Stephen Hawking Dies at Age 76

Stephen Hawking

World renowned scientist Stephen Hawking has died at the age of 76. BBC.com published the following obituary.

Stephen Hawking – who died aged 76 – battled motor neurone disease to become one of the most respected and best-known scientists of his age.

A man of great humour, he became a popular ambassador for science and was always careful to ensure that the general public had ready access to his work.

His book A Brief History of Time became an unlikely best-seller although it is unclear how many people actually managed to get to the end of it.

He appeared in a number of popular TV shows and lent his synthesised voice to various recordings.

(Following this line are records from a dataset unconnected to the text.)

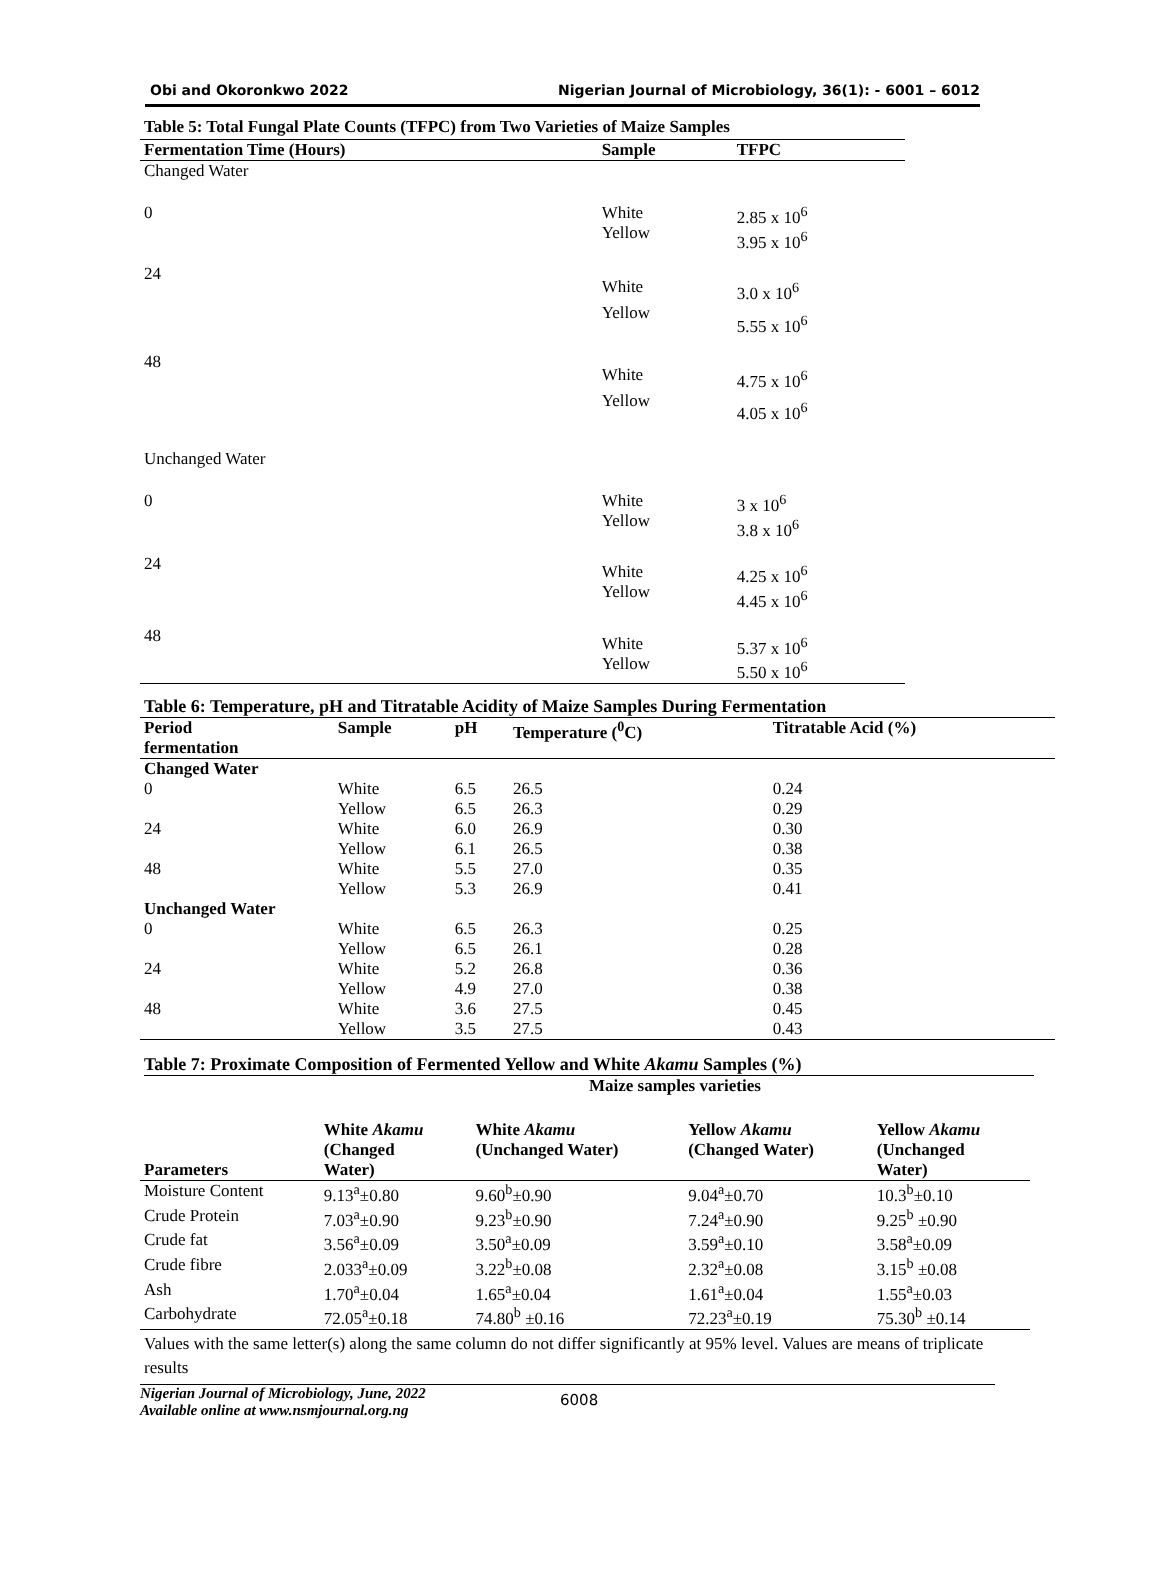Obi and Okoronkwo 2022 Nigerian Journal of Microbiology, 36(1): - 6001 – 6012
| Table 5: Total Fungal Plate Counts (TFPC) from Two Varieties of Maize Samples | | |
| Fermentation Time (Hours) | Sample | TFPC |
| Changed Water | | |
| 0 | White Yellow | 2.85 x 10<sup>6</sup> 3.95 x 10<sup>6</sup> |
| 24 | White Yellow | 3.0 x 10<sup>6</sup> 5.55 x 10<sup>6</sup> |
| 48 | White Yellow | 4.75 x 10<sup>6</sup> 4.05 x 10<sup>6</sup> |
| Unchanged Water | | |
| 0 | White Yellow | 3 x 10<sup>6</sup> 3.8 x 10<sup>6</sup> |
| 24 | White Yellow | 4.25 x 10<sup>6</sup> 4.45 x 10<sup>6</sup> |
| 48 | White Yellow | 5.37 x 10<sup>6</sup> 5.50 x 10<sup>6</sup> |
Table 6: Temperature, pH and Titratable Acidity of Maize Samples During Fermentation
| Period fermentation | Sample | pH | Temperature (<sup>0</sup>C) | Titratable Acid (%) |
| --- | --- | --- | --- | --- |
| Changed Water | | | | |
| 0 | White | 6.5 | 26.5 | 0.24 |
| | Yellow | 6.5 | 26.3 | 0.29 |
| 24 | White | 6.0 | 26.9 | 0.30 |
| | Yellow | 6.1 | 26.5 | 0.38 |
| 48 | White | 5.5 | 27.0 | 0.35 |
| | Yellow | 5.3 | 26.9 | 0.41 |
| Unchanged Water | | | | |
| 0 | White | 6.5 | 26.3 | 0.25 |
| | Yellow | 6.5 | 26.1 | 0.28 |
| 24 | White | 5.2 | 26.8 | 0.36 |
| | Yellow | 4.9 | 27.0 | 0.38 |
| 48 | White | 3.6 | 27.5 | 0.45 |
| | Yellow | 3.5 | 27.5 | 0.43 |
Table 7: Proximate Composition of Fermented Yellow and White Akamu Samples (%)
| | Maize samples varieties | | | |
| --- | --- | --- | --- | --- |
| Parameters | White Akamu (Changed Water) | White Akamu (Unchanged Water) | Yellow Akamu (Changed Water) | Yellow Akamu (Unchanged Water) |
| Moisture Content | 9.13<sup>a</sup>±0.80 | 9.60<sup>b</sup>±0.90 | 9.04<sup>a</sup>±0.70 | 10.3<sup>b</sup>±0.10 |
| Crude Protein | 7.03<sup>a</sup>±0.90 | 9.23<sup>b</sup>±0.90 | 7.24<sup>a</sup>±0.90 | 9.25<sup>b</sup> ±0.90 |
| Crude fat | 3.56<sup>a</sup>±0.09 | 3.50<sup>a</sup>±0.09 | 3.59<sup>a</sup>±0.10 | 3.58<sup>a</sup>±0.09 |
| Crude fibre | 2.033<sup>a</sup>±0.09 | 3.22<sup>b</sup>±0.08 | 2.32<sup>a</sup>±0.08 | 3.15<sup>b</sup> ±0.08 |
| Ash | 1.70<sup>a</sup>±0.04 | 1.65<sup>a</sup>±0.04 | 1.61<sup>a</sup>±0.04 | 1.55<sup>a</sup>±0.03 |
| Carbohydrate | 72.05<sup>a</sup>±0.18 | 74.80<sup>b</sup> ±0.16 | 72.23<sup>a</sup>±0.19 | 75.30<sup>b</sup> ±0.14 |
Values with the same letter(s) along the same column do not differ significantly at 95% level. Values are means of triplicate results
Nigerian Journal of Microbiology, June, 2022
Available online at www.nsmjournal.org.ng
6008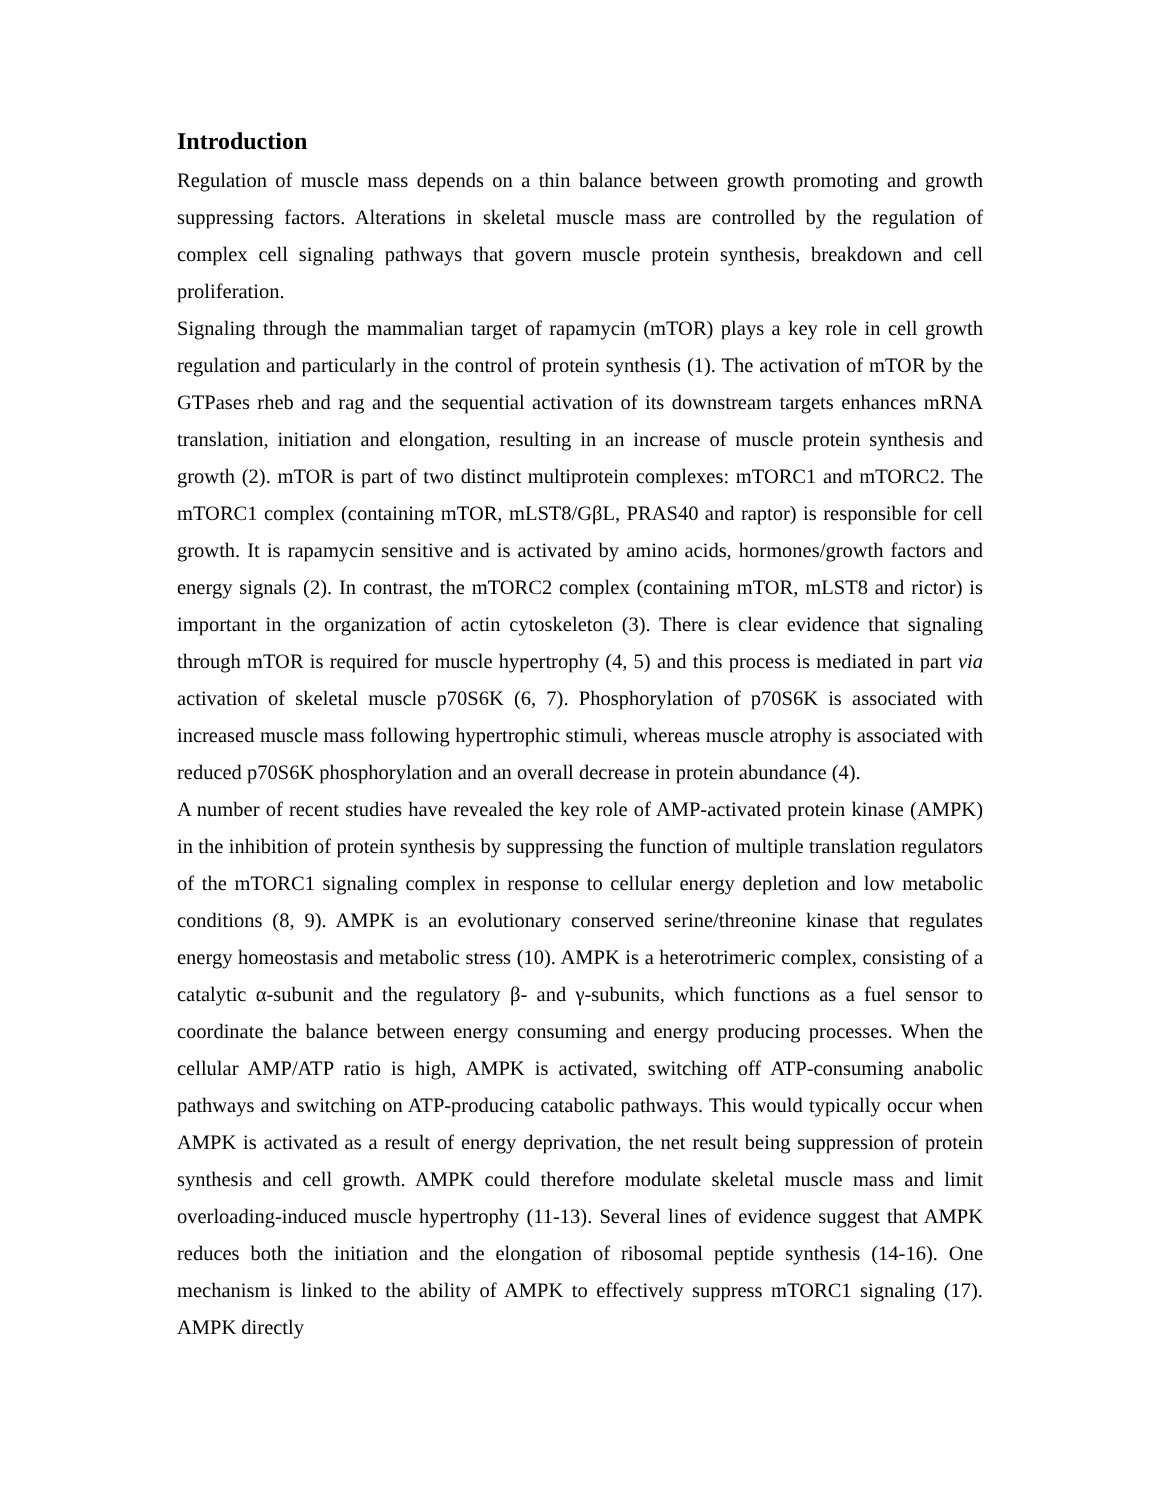Introduction
Regulation of muscle mass depends on a thin balance between growth promoting and growth suppressing factors. Alterations in skeletal muscle mass are controlled by the regulation of complex cell signaling pathways that govern muscle protein synthesis, breakdown and cell proliferation.
Signaling through the mammalian target of rapamycin (mTOR) plays a key role in cell growth regulation and particularly in the control of protein synthesis (1). The activation of mTOR by the GTPases rheb and rag and the sequential activation of its downstream targets enhances mRNA translation, initiation and elongation, resulting in an increase of muscle protein synthesis and growth (2). mTOR is part of two distinct multiprotein complexes: mTORC1 and mTORC2. The mTORC1 complex (containing mTOR, mLST8/GβL, PRAS40 and raptor) is responsible for cell growth. It is rapamycin sensitive and is activated by amino acids, hormones/growth factors and energy signals (2). In contrast, the mTORC2 complex (containing mTOR, mLST8 and rictor) is important in the organization of actin cytoskeleton (3). There is clear evidence that signaling through mTOR is required for muscle hypertrophy (4, 5) and this process is mediated in part via activation of skeletal muscle p70S6K (6, 7). Phosphorylation of p70S6K is associated with increased muscle mass following hypertrophic stimuli, whereas muscle atrophy is associated with reduced p70S6K phosphorylation and an overall decrease in protein abundance (4).
A number of recent studies have revealed the key role of AMP-activated protein kinase (AMPK) in the inhibition of protein synthesis by suppressing the function of multiple translation regulators of the mTORC1 signaling complex in response to cellular energy depletion and low metabolic conditions (8, 9). AMPK is an evolutionary conserved serine/threonine kinase that regulates energy homeostasis and metabolic stress (10). AMPK is a heterotrimeric complex, consisting of a catalytic α-subunit and the regulatory β- and γ-subunits, which functions as a fuel sensor to coordinate the balance between energy consuming and energy producing processes. When the cellular AMP/ATP ratio is high, AMPK is activated, switching off ATP-consuming anabolic pathways and switching on ATP-producing catabolic pathways. This would typically occur when AMPK is activated as a result of energy deprivation, the net result being suppression of protein synthesis and cell growth. AMPK could therefore modulate skeletal muscle mass and limit overloading-induced muscle hypertrophy (11-13). Several lines of evidence suggest that AMPK reduces both the initiation and the elongation of ribosomal peptide synthesis (14-16). One mechanism is linked to the ability of AMPK to effectively suppress mTORC1 signaling (17). AMPK directly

Stephen William Hawking was born in Oxford on 8 January 1942. His father, a research biologist, had moved with his mother from London to escape German bombing.

Hawking grew up in London and St Albans and, after gaining a first-class degree in physics from Oxford, went on to Cambridge for postgraduate research in cosmology.

As a teenager he had enjoyed horse-riding and rowing but while at Cambridge he was diagnosed with a form of motor neurone disease which was to leave him almost completely paralysed.

As he was preparing to marry his first wife, Jane, in 1964 his doctors gave him no more than two or three years of life.

But the disease progressed more slowly than expected. The couple had three children, and in 1988 – although Hawking was by now only able to speak with a voice synthesiser following a tracheotomy – he had completed A Brief History of Time – a layman’s guide to cosmology.

It sold more than 10 million copies, although its author was aware that it was dubbed “the most popular book never read”.

He received honorary degrees, medals, prizes and awards throughout his career and was honoured with a CBE in 1982. He was reportedly offered a knighthood in the 1990s but later revealed he had turned it down over issues with the government’s funding for science.